While my duties have shifted (radically) over the past few months, I still review our giant mailbag (over 1,000 pieces a month) in order to uncover the trends in direct mail, along with finding intriguing new pieces or others that have stood the test of time. Recently, I took a look inside many of these increasingly colorful mailers to see what trends were popping up.
First, just like the outside, the slimmed-down approach is also visible inside, with more 2-page letters instead of 4-page letters, for example. More reply cards are perfed to the letter, which usually means that the letter is only one page.
I’m also seeing fewer copy tactics like the Johnson box, bolded copy, subheads, margin copy, multiple P.S., etc. It’s almost as if the marketer no longer believes that prospects 1) have much time and 2) even remember what a letter looks like anymore! Apparently, prospects don’t want to read much, yet with the scarcity of long letters in the mailbox, perhaps the chances for long copy succeeding are actually better than ever today?

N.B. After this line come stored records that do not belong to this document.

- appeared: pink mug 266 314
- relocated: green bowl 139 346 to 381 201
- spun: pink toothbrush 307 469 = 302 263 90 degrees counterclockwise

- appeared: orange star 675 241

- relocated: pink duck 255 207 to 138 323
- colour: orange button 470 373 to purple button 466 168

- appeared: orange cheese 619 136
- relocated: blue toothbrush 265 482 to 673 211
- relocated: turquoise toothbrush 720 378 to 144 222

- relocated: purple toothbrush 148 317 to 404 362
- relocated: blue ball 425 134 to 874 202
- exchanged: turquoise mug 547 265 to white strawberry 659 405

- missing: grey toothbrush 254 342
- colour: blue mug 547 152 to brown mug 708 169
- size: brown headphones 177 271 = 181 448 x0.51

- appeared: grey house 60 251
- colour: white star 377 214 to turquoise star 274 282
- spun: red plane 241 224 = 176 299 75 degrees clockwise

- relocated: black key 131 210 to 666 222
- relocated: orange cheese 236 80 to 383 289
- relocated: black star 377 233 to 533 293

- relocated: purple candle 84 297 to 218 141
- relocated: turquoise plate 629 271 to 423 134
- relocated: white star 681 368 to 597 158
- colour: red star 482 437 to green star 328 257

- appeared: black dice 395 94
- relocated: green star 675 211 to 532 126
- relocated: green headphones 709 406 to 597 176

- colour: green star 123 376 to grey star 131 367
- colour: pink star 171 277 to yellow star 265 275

Funny enough, the letters — long or short — with shorter paragraphs and readable font (that’s large enough, even up to 14 pt.) still strike me as the most effective. The small, cramped copy in long paragraphs on a single page are a turn-off, in my opinion, compared to the letters that still take their time, lead with a great story, etc.
Of course, many mailers these days don’t bother too much with story and simply get right to the punch, with their offers, their missions, etc. They often start with the reply card as the first thing the prospect sees when cracking open the envelope. This seems ludicrous to me, but it happens more and more.
Component-wise, there are fewer of them. Buckslips are an endangered species, while brochures are holding steady, largely because they sometimes replace letter copy entirely, or at least in part. Freemiums are also disappearing, but when they do appear, they’re less bulky and likely to be simple things like a bookmark, decal, a certificate of appreciation, etc. Even address labels have decreased, while calendars have become rare.